### YOUR TASKS
(1) In the forum thread about the 1949 Altoona Curve beer bottle, during which years was Altoona Brewing in operation?
(2) Proceed with the forum thread about the 1949 Altoona Curve beer bottle, picking up after its final line.

### TEXT FOR ANALYSIS
# 1949 Altoona Curve Beer Bottle



## WesternPA-collector (Dec 4, 2021)

While searching this site, I was surprised to find out there's no Altoona Curve beer bottles on here. So here's my bottle from 1949. On the base it has  " 5 / 8576 / 49 / 5. / [ anchor over H logo ] " . Made at the old Anchor Hocking plant 5 in South Connellsville, PA. This should probably still have an Internal Revenue Tax Paid label. But since it doesn't, maybe the bottle wasn't filled with beer until after March 1950 when the law changed. This beer brand was named after the famous Horseshoe Curve in Altoona, PA which is featured on the label. At first, Horseshoe Curve was part of the Pennsylvania Railroad, then Penn Central, then Conrail, and now Norfolk Southern. Altoona Brewing was in operation from 1936 to 1974. This bottle is relatively hard to find.


----------



## Jstorm (Dec 10, 2021)

### LISTED RECORDS
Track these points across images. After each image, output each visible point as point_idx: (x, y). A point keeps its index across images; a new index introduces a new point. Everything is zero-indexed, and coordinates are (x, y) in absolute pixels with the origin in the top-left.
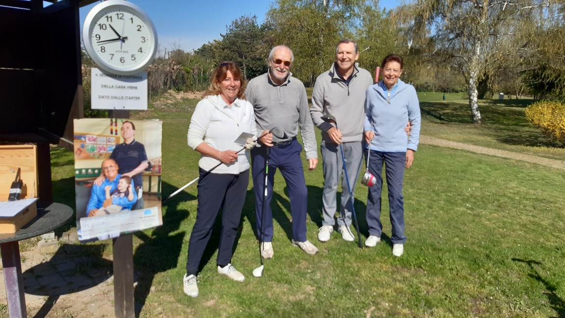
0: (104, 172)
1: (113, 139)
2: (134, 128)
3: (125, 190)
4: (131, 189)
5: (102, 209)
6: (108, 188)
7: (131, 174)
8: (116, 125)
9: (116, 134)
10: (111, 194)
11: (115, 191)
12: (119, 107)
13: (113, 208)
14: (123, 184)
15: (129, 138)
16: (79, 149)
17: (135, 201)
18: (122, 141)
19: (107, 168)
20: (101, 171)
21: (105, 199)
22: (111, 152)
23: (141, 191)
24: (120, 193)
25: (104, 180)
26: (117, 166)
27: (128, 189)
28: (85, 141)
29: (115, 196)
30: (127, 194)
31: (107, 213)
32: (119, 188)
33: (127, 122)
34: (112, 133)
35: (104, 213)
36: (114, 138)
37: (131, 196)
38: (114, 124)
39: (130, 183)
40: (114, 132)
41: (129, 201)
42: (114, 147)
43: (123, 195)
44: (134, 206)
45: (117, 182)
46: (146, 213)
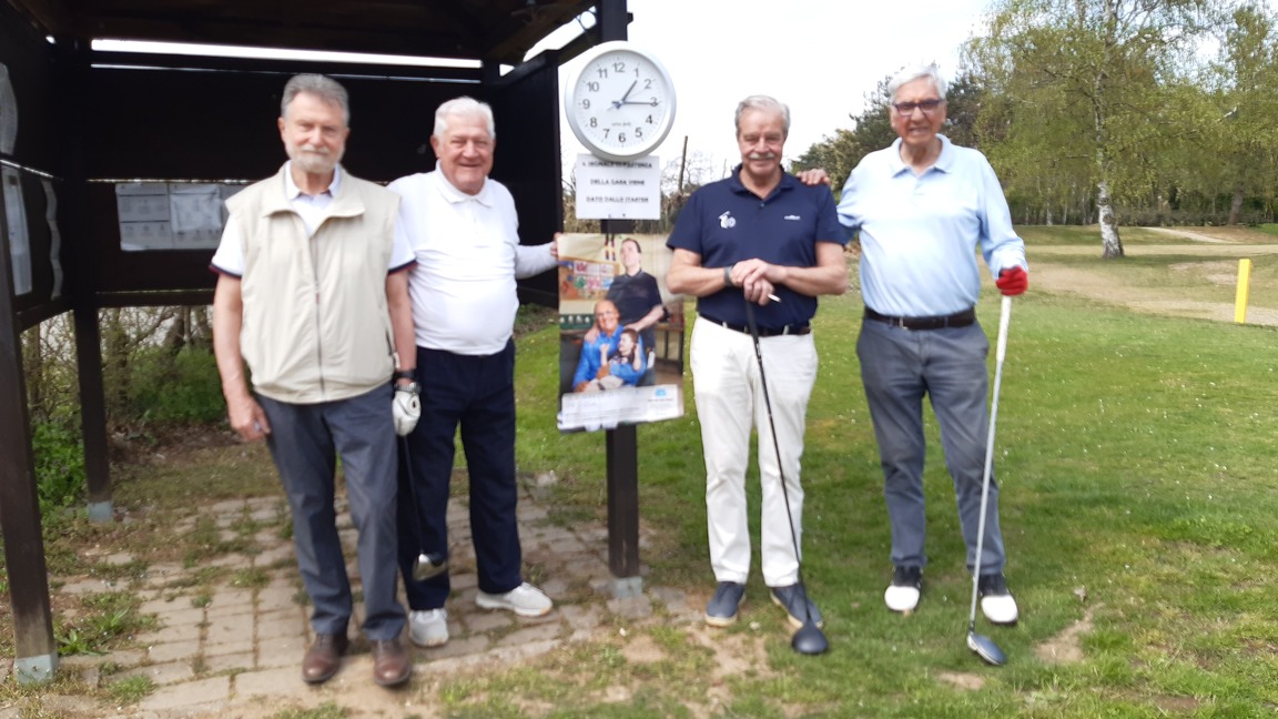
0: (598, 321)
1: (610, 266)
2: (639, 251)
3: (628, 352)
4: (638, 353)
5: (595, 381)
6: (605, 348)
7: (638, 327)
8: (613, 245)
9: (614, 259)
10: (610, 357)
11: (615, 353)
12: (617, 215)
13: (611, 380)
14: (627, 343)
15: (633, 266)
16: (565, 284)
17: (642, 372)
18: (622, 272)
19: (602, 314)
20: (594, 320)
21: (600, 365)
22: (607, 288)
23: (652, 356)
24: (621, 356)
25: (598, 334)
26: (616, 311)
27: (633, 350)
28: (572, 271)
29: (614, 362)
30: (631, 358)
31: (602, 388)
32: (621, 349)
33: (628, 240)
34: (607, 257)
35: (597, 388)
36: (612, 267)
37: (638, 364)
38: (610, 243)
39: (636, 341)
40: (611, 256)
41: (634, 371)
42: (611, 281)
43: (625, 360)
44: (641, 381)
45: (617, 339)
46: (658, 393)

### RESPONSES IN ORDER
(1) From 1936 to 1974.

(2)
WesternPA-collector said:


> While searching this site, I was surprised to find out there's no Altoona Curve beer bottles on here. So here's my bottle from 1949. On the base it has  " 5 / 8576 / 49 / 5. / [ anchor over H logo ] " . Made at the old Anchor Hocking plant 5 in South Connellsville, PA. This should probably still have an Internal Revenue Tax Paid label. But since it doesn't, maybe the bottle wasn't filled with beer until after March 1950 when the law changed. This beer brand was named after the famous Horseshoe Curve in Altoona, PA which is featured on the label. At first, Horseshoe Curve was part of the Pennsylvania Railroad, then Penn Central, then Conrail, and now Norfolk Southern. Altoona Brewing was in operation from 1936 to 1974. This bottle is relatively hard to find.


Mint nice!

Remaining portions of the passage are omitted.